Task objective »
Using the entries below, write out the line with "index tip: (83, 236)", the line with "middle mcp: (237, 163)", and every line in between, exactly as each is written.

Stored data entries
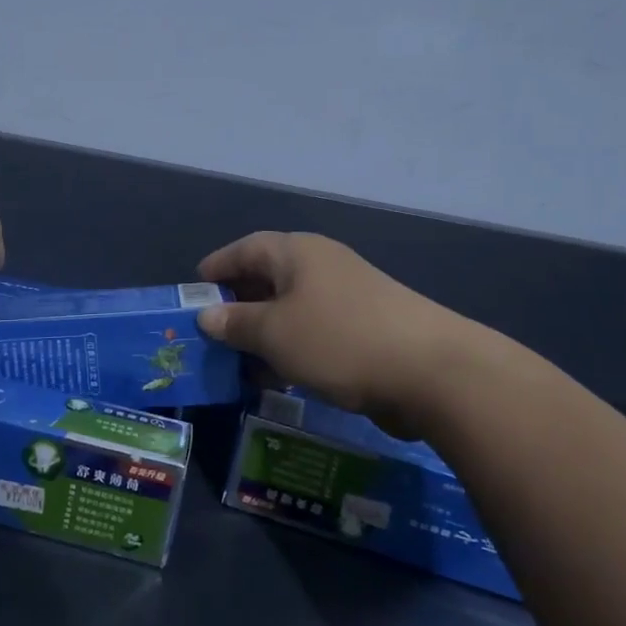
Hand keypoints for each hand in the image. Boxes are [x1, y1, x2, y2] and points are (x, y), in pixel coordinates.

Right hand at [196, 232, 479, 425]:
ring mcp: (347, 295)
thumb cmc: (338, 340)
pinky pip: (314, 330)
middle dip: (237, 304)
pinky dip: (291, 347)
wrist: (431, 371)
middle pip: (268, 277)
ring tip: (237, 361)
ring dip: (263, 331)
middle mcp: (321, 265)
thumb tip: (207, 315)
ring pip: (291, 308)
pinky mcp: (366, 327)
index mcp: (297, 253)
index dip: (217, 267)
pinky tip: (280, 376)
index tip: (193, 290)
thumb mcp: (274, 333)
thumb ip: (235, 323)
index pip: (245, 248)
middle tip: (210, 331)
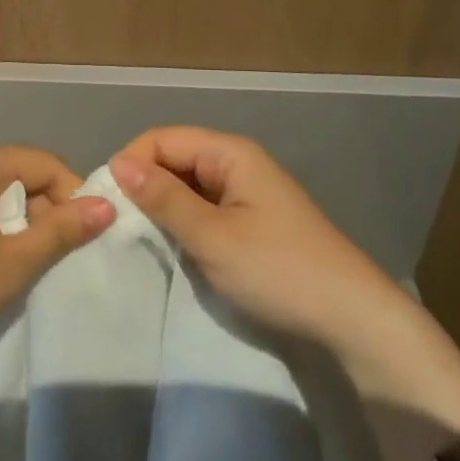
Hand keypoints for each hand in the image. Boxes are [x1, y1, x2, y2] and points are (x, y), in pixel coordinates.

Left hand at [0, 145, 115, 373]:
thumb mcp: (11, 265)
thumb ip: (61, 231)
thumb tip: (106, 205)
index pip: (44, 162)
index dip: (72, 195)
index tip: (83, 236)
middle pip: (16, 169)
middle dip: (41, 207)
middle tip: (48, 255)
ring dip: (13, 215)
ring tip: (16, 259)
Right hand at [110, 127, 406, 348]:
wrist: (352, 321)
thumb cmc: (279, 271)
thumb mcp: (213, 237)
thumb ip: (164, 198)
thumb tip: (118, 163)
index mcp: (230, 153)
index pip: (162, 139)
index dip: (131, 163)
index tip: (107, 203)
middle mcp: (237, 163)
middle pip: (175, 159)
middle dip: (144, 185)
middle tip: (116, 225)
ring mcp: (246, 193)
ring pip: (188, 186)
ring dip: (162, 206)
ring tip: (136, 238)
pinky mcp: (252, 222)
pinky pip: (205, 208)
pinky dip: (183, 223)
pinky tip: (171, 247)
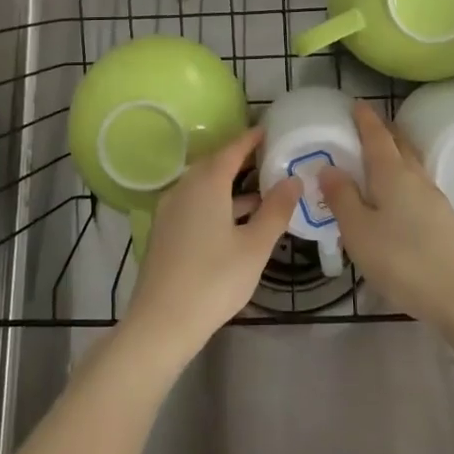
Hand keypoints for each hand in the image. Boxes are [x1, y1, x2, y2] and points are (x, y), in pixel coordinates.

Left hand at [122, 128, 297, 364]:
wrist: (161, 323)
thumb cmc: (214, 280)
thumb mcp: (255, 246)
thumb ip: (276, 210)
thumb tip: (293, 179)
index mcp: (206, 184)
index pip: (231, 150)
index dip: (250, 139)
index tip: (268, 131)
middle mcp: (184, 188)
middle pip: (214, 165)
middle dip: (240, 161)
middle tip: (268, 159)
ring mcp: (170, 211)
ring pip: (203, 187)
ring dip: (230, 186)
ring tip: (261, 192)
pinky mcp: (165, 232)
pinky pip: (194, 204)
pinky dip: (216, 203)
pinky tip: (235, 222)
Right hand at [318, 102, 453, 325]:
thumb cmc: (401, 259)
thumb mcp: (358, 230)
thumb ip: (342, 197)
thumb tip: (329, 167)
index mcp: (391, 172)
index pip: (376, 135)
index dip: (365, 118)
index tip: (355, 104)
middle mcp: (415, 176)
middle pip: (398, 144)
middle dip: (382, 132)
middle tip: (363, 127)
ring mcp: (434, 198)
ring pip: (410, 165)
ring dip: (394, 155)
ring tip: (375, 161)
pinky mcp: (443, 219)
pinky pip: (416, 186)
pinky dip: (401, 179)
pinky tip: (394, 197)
---
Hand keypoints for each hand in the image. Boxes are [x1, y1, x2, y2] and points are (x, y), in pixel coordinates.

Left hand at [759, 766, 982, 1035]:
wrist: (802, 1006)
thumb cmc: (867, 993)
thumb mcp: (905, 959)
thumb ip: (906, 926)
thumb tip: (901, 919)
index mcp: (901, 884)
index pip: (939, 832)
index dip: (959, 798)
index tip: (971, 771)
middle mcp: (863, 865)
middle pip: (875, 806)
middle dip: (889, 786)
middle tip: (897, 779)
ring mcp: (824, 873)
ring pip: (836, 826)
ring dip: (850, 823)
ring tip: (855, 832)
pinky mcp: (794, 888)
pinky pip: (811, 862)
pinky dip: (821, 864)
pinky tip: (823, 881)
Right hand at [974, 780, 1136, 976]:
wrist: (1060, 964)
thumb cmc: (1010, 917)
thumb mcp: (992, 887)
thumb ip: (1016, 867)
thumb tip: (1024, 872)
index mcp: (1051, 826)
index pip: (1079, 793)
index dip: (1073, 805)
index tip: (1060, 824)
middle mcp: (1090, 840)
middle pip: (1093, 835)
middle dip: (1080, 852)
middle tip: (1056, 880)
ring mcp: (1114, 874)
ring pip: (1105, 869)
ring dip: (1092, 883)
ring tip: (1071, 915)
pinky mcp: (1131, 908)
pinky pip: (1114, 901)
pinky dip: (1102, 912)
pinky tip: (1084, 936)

Answer to the exercise »
index tip: (83, 236)
middle pip: (16, 169)
middle dip: (41, 207)
middle tip: (48, 255)
ring dip: (13, 215)
ring tip: (16, 259)
Right hand at [110, 127, 406, 348]:
wrist: (352, 321)
thumb cmc: (279, 271)
thumb mcp: (213, 237)
thumb ip: (164, 198)
thumb tip: (118, 163)
index mcp: (230, 153)
index pip: (162, 139)
index dip: (131, 163)
index tip: (107, 203)
middle mcp: (237, 163)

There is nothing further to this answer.